Я достал из бардачка фонарик и, прикрывая рукой стекло, осветил забор. Вот два сенсорных устройства, расположенных на расстоянии пятидесяти футов друг от друга: трава в этих местах была не такой высокой, как в других. Среди деревьев могут быть и другие подобные устройства. Под дождем, заливавшим мне волосы и лицо, я обследовал забор и, наконец, добрался до верха тропинки, ведущей в обход и спускающейся к воде. Начинался прилив, и она уже скрылась под водой.

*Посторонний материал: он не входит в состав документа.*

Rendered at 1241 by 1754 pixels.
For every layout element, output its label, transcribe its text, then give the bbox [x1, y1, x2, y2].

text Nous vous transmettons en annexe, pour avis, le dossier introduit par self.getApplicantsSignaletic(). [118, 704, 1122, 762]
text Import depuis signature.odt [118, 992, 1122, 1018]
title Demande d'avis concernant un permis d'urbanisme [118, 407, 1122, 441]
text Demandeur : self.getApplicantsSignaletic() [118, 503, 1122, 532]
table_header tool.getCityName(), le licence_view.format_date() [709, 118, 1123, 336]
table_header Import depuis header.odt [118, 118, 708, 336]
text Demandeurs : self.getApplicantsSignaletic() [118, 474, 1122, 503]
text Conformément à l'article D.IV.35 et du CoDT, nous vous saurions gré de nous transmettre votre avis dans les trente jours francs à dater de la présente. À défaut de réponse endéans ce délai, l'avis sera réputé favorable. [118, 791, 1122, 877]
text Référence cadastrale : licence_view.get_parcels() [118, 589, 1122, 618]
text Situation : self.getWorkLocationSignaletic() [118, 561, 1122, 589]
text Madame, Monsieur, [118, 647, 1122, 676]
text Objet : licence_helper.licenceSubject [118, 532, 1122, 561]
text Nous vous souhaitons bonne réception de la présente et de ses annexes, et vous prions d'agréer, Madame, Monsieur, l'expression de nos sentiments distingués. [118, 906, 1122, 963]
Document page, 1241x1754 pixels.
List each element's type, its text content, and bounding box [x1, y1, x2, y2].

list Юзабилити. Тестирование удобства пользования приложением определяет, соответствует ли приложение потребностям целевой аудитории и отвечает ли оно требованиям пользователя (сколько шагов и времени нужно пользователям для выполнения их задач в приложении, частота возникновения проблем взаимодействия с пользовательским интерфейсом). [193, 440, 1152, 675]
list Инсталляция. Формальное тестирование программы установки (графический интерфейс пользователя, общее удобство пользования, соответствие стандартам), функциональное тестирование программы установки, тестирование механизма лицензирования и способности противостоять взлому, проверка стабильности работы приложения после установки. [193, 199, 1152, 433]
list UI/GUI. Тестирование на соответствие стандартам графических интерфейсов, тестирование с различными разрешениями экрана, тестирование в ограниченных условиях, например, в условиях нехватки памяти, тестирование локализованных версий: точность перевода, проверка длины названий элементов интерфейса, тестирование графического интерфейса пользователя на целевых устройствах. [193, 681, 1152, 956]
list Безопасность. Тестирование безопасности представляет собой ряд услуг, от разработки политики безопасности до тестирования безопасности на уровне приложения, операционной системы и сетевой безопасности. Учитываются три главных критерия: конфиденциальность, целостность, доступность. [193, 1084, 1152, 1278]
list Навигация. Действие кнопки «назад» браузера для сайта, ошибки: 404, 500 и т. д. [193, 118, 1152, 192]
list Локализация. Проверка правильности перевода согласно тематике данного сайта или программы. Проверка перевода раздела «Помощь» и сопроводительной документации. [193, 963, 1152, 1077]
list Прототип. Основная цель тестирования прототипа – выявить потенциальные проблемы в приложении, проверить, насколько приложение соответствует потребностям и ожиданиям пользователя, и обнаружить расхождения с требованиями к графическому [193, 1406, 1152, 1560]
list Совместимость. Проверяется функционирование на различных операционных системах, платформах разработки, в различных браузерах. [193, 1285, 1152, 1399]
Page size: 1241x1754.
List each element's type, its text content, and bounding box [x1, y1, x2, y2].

Единственная возможность попасть на остров, не промокнув или не утонув, была сквозь эти ворота и по обходной тропинке, но воспользоваться этим путем означало немедленно предупредить о своем прибытии тех, кто находился на острове.
Должно быть, и Грэйс Пелтье стояла здесь несколькими неделями ранее, и, отбросив вариант с воротами, направилась по тропинке в обход. Ей пришлось дождаться, пока они уедут, и она решила действовать, убедившись, что на острове никого нет и некоторое время не будет. Должно быть, девушка задела какой-то из сенсоров, и тот передал сообщение о вторжении на территорию Падду или его сестре на пейджер или мобильный телефон. Когда они вернулись, перекрыв обходную тропинку, Грэйс бросилась в воду, – вот почему ее одежда насквозь промокла и пропахла морской водой. Она была очень хорошей, сильной пловчихой. Она знала, что сумеет доплыть. Но они видели ее лицо на записи с камеры, а может быть, всего лишь заметили ее машину. Лутц и Воизин получили предупреждение, и западня, в которую угодила Грэйс, захлопнулась.